À LitFan - Quando o leitor abre as páginas de
um livro, normalmente, o fascínio é pela narrativa em si. Pouco se sabe do trajeto percorrido pelo
autor/autora. E muitas vezes, as pesquisas, as influências, o tempo de escrita
e outros elementos que tenham surgido durante a concretização do projeto formam
um conjunto bem interessante. Pensando nisso, À LitFan quer saber: como foi o
processo de escrita desse livro?
Georgette Silen - Em verdade, esse
livro não foi “pensado” a princípio como um livro. Foram contos e noveletas
soltas, escritas ao longo de dois anos e meio. Enquanto eu me concentrava na
elaboração de Lázarus, algumas ideias soltas iam surgindo com determinados
mitos pesquisados e eu aproveitava para colocar no papel, até como exercício de
linguagem. Muitos dos contos desse período são do universo do livro Lázarus,
com seus personagens que o leitor reconhecerá de imediato, mas outros acabaram
surgindo, como o Caçador de Deus, Scarlet Camila, Virgil, que agora entraram
para a esfera de personagens que começam a ter mais histórias, como numa
galeria cativa de personagens que me inspiram todos os dias.
A trilha sonora
foi a mais variada possível: Sting, Metallica, clássicos, trilhas sonoras de
filmes épicos e de terror. Vi muitos filmes clássicos, como Drácula; pesquisei
em livros como A Grande Enciclopédia dos Vampiros e nas páginas do Google
(claro), reli muitos gibis antigos da Kripta e outros que tenho guardado há
décadas sobre o mito, adaptações para HQs de Drácula, originais de Vampirela e
muito outros, e procurei ler cross overs de vampiros e personagens famosos,
procurando dar o tom certo para a fantasia urbana, quando necessário,
principalmente no caso do conto “Virgil”.
Uma viagem
deliciosa, devo confessar.
Quando o editor
M.D. Amado, então ainda apenas escritor e dono do site Estronho e Esquésito,
soube que eu tinha esse material, ele fomentou a ideia de lançar em livro, e
então, ao montar a editora, ele me fez o convite para viabilizar esse projeto.

* _Dados a usar_
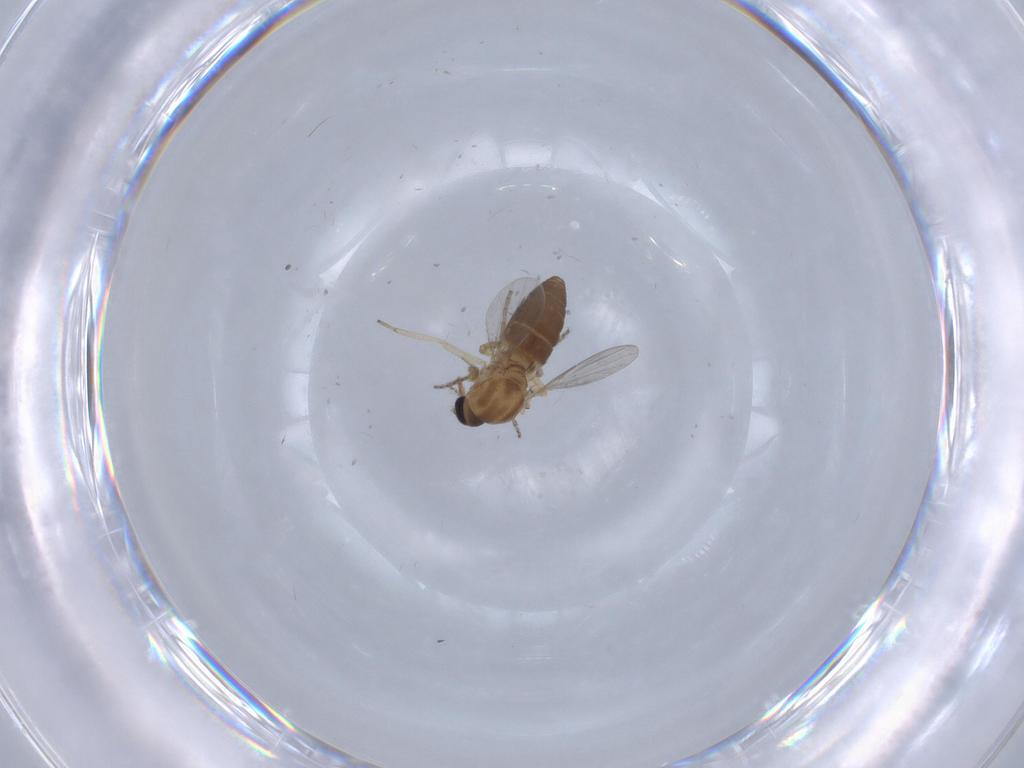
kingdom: Animalia
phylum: Arthropoda
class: Insecta
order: Diptera
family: Ceratopogonidae
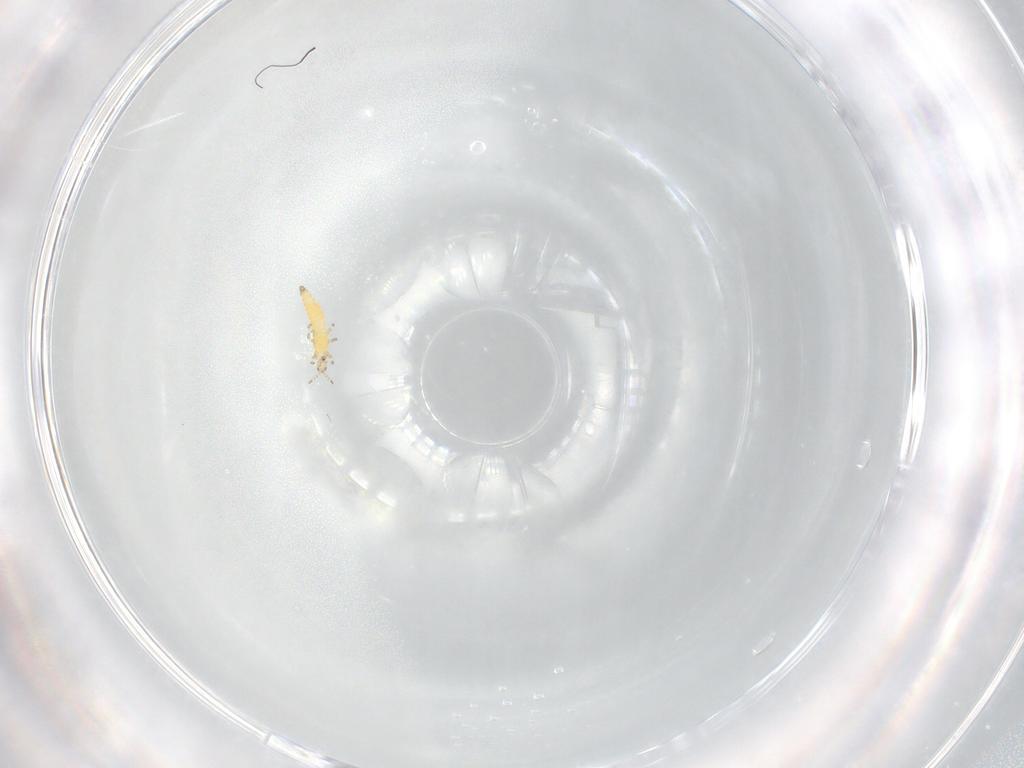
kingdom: Animalia
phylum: Arthropoda
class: Insecta
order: Thysanoptera
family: Thripidae
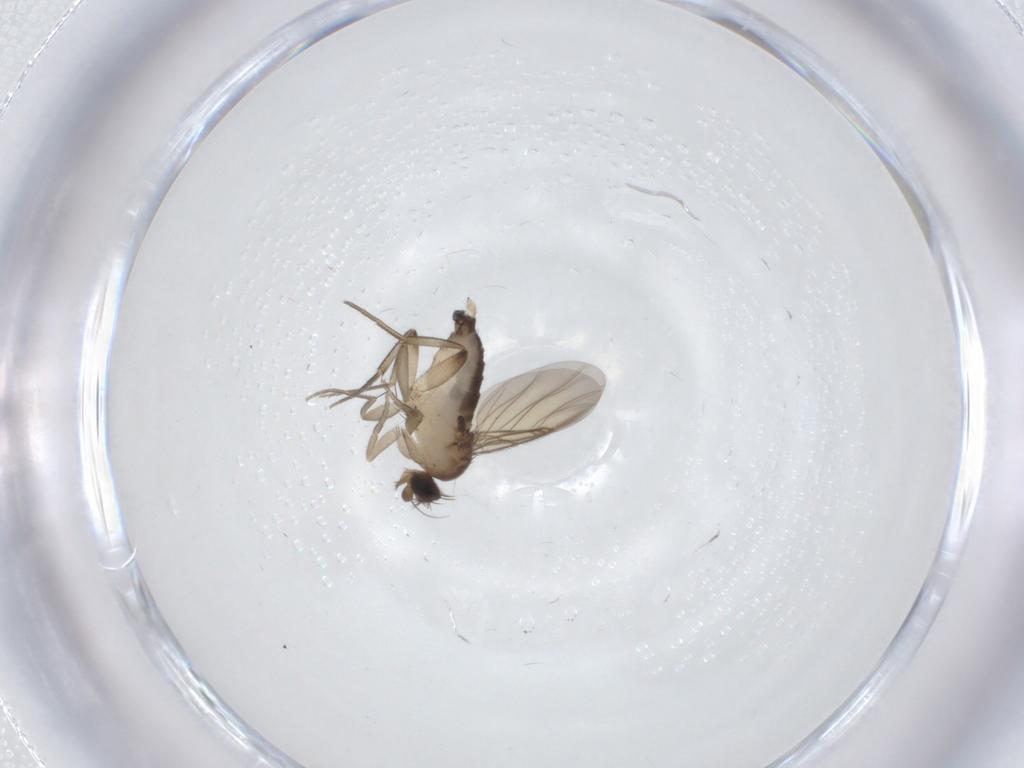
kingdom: Animalia
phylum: Arthropoda
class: Insecta
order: Diptera
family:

* _Pedido dado 1_
Pode devolver o trecho da entrevista que vai de "A trilha sonora" até "deliciosa, devo confessar.", incluindo esse final?
* _Pedido dado 2_
Pode redigitar, tal como estão, as linhas da listagem desde a que contém "family: Ceratopogonidae" até o fim da listagem, com as duas pontas incluídas e deixando de fora as imagens?
A entrevista e a listagem não têm nenhuma relação entre si.

* _Resposta completa 1_
A trilha sonora
foi a mais variada possível: Sting, Metallica, clássicos, trilhas sonoras de
filmes épicos e de terror. Vi muitos filmes clássicos, como Drácula; pesquisei
em livros como A Grande Enciclopédia dos Vampiros e nas páginas do Google
(claro), reli muitos gibis antigos da Kripta e outros que tenho guardado há
décadas sobre o mito, adaptações para HQs de Drácula, originais de Vampirela e
muito outros, e procurei ler cross overs de vampiros e personagens famosos,
procurando dar o tom certo para a fantasia urbana, quando necessário,
principalmente no caso do conto “Virgil”.
Uma viagem
deliciosa, devo confessar.

* _Resposta completa 2_
family: Ceratopogonidae
kingdom: Animalia
phylum: Arthropoda
class: Insecta
order: Thysanoptera
family: Thripidae
kingdom: Animalia
phylum: Arthropoda
class: Insecta
order: Diptera
family:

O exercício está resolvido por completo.